The 2020 season will be remembered for many reasons, but one of those reasons was the short nature – just 60 games. With a sample size of just two months, some players had big swings in their “first half” and “second half”. When you’re talking about just two months, though, those things often go unnoticed in a normal 162-game season. For Shogo Akiyama, though, the down, then up, wasn’t just a typical “good month/bad month” – there was a concerted effort to change what he was doing at the plate.
“I think the biggest takeaway from the season was how I was taking my timing, I was able to see the ball better in the second half after that,” said Akiyama through interpreter Luke Shinoda. “It was obviously the biggest change I had in my career, but I’m glad it turned out well.”

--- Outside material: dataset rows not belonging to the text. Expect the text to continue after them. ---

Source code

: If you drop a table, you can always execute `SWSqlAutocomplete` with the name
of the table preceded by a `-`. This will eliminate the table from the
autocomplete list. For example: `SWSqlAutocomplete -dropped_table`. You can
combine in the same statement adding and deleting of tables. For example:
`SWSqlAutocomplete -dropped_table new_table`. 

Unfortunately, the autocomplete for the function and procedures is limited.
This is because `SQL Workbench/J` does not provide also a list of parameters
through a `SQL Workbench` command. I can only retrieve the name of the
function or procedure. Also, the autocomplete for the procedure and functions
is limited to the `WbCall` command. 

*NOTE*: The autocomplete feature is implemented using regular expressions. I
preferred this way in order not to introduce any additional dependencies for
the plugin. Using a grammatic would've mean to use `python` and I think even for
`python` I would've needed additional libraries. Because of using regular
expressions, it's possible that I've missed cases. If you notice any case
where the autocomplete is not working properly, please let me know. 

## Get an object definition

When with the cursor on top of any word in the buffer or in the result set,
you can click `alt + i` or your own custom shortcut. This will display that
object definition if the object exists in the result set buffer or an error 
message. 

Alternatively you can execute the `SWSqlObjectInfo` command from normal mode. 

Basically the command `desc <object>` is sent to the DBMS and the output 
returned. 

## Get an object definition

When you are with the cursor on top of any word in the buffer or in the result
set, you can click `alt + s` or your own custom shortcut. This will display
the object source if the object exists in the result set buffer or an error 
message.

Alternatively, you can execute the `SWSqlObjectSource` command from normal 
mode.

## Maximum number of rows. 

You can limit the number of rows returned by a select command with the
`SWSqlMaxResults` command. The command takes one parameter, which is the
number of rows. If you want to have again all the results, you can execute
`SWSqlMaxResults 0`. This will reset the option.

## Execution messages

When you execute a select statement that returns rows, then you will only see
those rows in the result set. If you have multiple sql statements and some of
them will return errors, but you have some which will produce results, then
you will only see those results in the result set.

In the first 30 games of the Cincinnati Reds season, Shogo Akiyama hit just .195/.279/.247 with eight walks and 20 strikeouts in 86 plate appearances. Over the final 30 games of the season he went out and hit .295/.427/.346 with 17 walks and just 14 strikeouts in 97 plate appearances.
Looking at the two splits two things are quite apparent: The plate discipline and approach were quite a bit different – walks were up and strikeouts were down, both significantly, in the second half. And that, even with the improved approach/outcomes, there was no power at all in either half as his isolated power (SLG-AVG) was just .052 and .051. He hit zero home runs in his rookie season after hitting 25, 24, and 20 in each of his final three seasons while playing for the Seibu Lions in Japan.
In early January we wrote about how Shogo Akiyama spoke on a television show in Japan that one thing he was focusing on was trying to hit for more power in 2021. The outfielder spoke about that once again on Monday while in Goodyear, also noting that he was training with more emphasis against velocity he’ll see in the Major Leagues.
“Yeah, definitely I felt that change in velocity that wasn’t there was in Japan,” said Akiyama. “During the offseason, I was swinging and imagining that the velo was there from a Major League level pitcher. I value each swing more with power compared to where I used to focus more on contact and the shape of the swing. Just looking into spring training I just hope I can produce results moving forward.”
Reds to honor Joe Morgan with #8 patch
While the postseason was taking place in 2020 the Cincinnati Reds and Major League Baseball lost one of the bet players to ever put on a jersey when Joe Morgan passed away at the age of 77. The Reds will be honoring Morgan this year with a #8 patch on their sleeves.